The first of the two new buildings will be named after former Councilwoman Melissa Holloway, and will be located behind to the current City Hall Annex. The building will include a parking deck, meeting space, and a performance space available to the community. The building’s meeting space will be used for a variety of board meetings, including Planning, Zoning, Tenant/Landlord, and the Jersey City Redevelopment Authority. By including space for these citywide boards to meet in the Annex complex, the City hopes to encourage public engagement in the neighborhood, as well as bring evening activity to the complex on weeknights. Lastly, the second new building will include a community performance space that will be available for public use. The parking deck will be also available to the public after business hours and on weekends, helping to alleviate parking challenges of local residents.

The second building, which is located adjacent to the Annex, will be a rehab project of the existing building at 342 MLK Drive.

Between the two buildings, the City offices that will be relocated there include: Community Development, Housing Code Enforcement, Tenant/Landlord Relations, Commerce, Welcoming Communities, Office of Diversity, Office of Compliance, Resident Response representative, Mayor’s Office representative, and the Ward F Council Office.

In addition to the new buildings, the area now known as the HUB will be rebranded as Jackson Square, helping to bring new energy and excitement back to this section of MLK Drive. The Square is being named after Thomas and John Vreeland Jackson, who were freed slaves that settled in the area in 1831. During the Civil War, their home became a safe house and an important link in the Underground Railroad.

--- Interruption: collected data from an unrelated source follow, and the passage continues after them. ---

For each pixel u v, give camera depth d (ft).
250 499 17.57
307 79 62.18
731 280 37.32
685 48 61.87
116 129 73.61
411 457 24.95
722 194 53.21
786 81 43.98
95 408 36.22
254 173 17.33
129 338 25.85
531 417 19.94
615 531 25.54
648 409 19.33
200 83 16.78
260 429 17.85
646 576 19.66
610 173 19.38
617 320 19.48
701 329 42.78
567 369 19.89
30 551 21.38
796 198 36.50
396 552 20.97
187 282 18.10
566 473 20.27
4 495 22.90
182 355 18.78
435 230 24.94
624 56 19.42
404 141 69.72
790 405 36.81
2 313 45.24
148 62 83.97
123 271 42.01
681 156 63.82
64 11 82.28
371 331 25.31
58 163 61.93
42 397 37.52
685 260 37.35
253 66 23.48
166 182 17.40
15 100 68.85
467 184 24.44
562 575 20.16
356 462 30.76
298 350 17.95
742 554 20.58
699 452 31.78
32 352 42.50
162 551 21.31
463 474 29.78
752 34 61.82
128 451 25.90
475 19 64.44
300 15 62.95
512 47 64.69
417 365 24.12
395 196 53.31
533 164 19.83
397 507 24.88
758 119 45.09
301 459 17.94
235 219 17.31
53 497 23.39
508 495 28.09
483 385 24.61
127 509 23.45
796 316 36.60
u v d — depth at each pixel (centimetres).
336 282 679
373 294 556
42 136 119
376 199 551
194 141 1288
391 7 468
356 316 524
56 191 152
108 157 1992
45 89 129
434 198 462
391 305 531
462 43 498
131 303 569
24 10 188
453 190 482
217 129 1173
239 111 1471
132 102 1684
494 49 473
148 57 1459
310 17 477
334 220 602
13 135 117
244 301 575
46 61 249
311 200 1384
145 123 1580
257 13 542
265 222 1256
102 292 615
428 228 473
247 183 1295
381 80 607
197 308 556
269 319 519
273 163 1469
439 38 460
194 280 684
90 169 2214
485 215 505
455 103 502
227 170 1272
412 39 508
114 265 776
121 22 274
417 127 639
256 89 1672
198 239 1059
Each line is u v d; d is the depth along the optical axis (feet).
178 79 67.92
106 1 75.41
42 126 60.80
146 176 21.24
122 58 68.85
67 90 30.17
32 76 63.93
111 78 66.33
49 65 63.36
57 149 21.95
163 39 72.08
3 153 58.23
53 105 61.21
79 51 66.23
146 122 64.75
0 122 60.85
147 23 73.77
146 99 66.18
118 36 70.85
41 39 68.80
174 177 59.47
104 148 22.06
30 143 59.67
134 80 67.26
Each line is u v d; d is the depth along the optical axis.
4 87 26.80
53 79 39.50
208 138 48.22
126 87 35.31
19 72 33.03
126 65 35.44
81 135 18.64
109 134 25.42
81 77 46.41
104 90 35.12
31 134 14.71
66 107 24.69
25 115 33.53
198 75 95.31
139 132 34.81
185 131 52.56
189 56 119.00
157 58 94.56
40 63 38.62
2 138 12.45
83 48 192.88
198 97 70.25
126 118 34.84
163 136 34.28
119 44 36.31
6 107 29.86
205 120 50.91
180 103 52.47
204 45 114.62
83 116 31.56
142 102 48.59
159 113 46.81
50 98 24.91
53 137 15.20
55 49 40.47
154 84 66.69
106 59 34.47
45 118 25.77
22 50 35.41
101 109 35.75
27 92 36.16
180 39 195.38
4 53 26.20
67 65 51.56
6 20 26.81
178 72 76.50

The City Hall Annex, which is financed through a lease-to-own agreement with the developer Brandywine over 25 years, was built at no cost to the city and will save approximately $700,000 in rent per year. The two subsequent buildings will be built or rehabbed through the same lease-to-own financing plan. In comparison to a traditional general obligation bond approach, the City will save $16 million through the lease-purchase agreement.